At the specification level, prioritisation and the staging of features needs to be considered. Specifications are needed for the first iteration of the highest priority features of the product, so these should be done first. However, where possible, they should include an indication of how the feature will be extended in the future.

AGILE DELIVERY

Once development begins, designers must work to offer close support through agile development sprints. Types of activities at this level include:

  • Redesign work in response to problems with implementation, or as a result of new lessons learned.
  • Creation of additional assets.
  • Adding more information to specifications in response to development questions.
  • Testing builds of the product, raising bugs, talking to developers to understand problems and suggest solutions.
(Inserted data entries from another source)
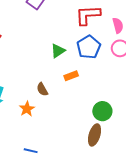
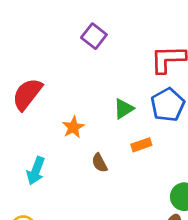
orange star: (27, 109) -> (73, 127), moved

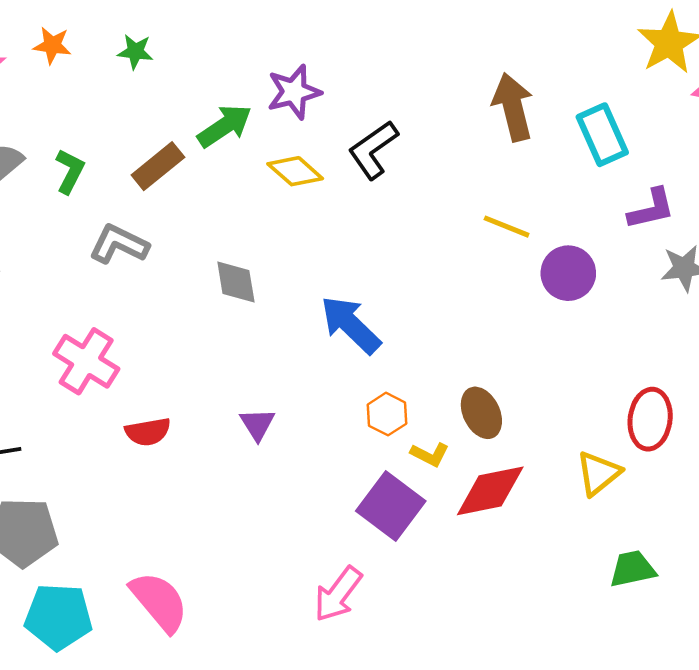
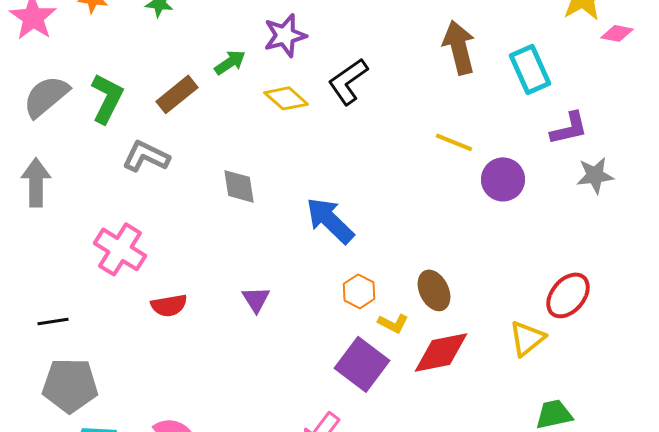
green arrow: (225, 126) -> (230, 62), size x0.7
green L-shape: (70, 171) -> (107, 98), size x1.4
red ellipse: (650, 419) -> (568, 295), turned 33

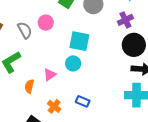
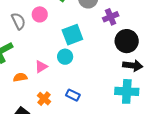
purple cross: (125, 20) -> (111, 17), moved
cyan square: (79, 41) -> (72, 35), turned -35
orange semicircle: (29, 86) -> (20, 77), turned 64

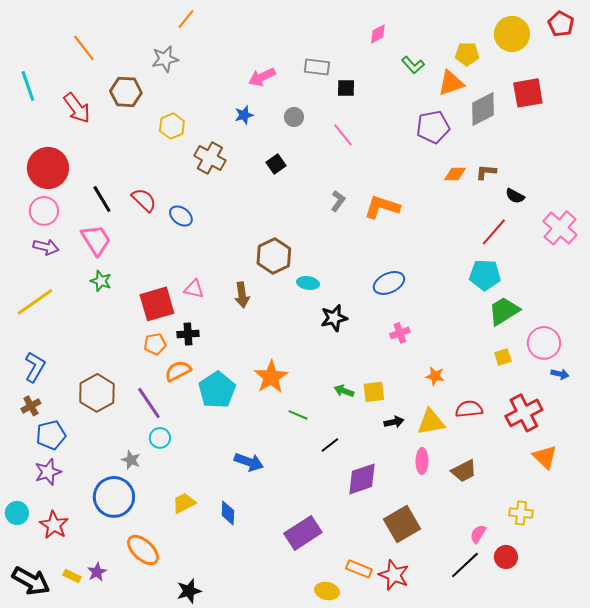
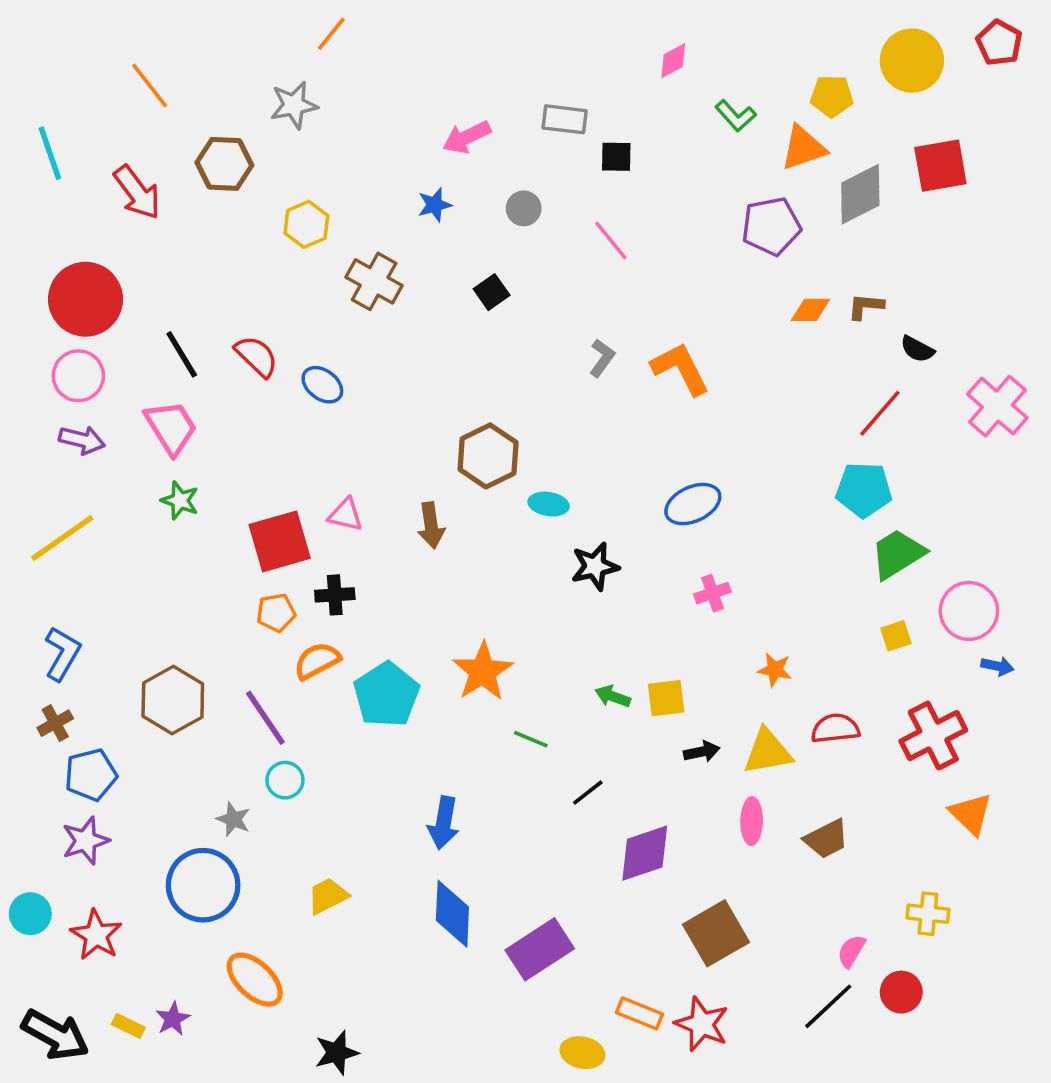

This is the level of crafting the interface to get the details right – especially the level of detail which cannot reasonably be captured in specifications. As stated above, the product should be seen as the ultimate specification, rather than any document. It is impractical to create a specification that is as detailed as the product itself and clearly impossible to keep such a specification up to date. Instead, it is better to begin building without waiting for all the details and to work through these during the build. This is the essence of Agile as a development methodology.

This also means that while it might be valuable to refer back to specifications that were produced in the previous phase, or to update them to reflect changes, it will be more effective in many circumstances to ignore them and specify new work in the form of changes to the current system, rather than as absolute specifications. Change specifications will be easier for developers to read and make use of as they are much shorter and formulate clearly what the developer needs to do, as opposed to the developer having to figure out how the current system differs from the specification (especially given that the specification is necessarily incomplete).

How can research contribute at this level?

Research can contribute during development by starting to user test the actual product as features become available and feeding back findings in the form of improvements. At this stage, this process can be seen as one of ‘sanding off’ the rough edges of the product.

Whilst testing is almost always valuable, it can be made much more effective if it is explicitly tied into the development cycle and time is set aside within sprints to make changes that are identified. Without this, there is a danger that improvements need to fight it out in the priority queue against upcoming functional work and will inevitably tend to lose out.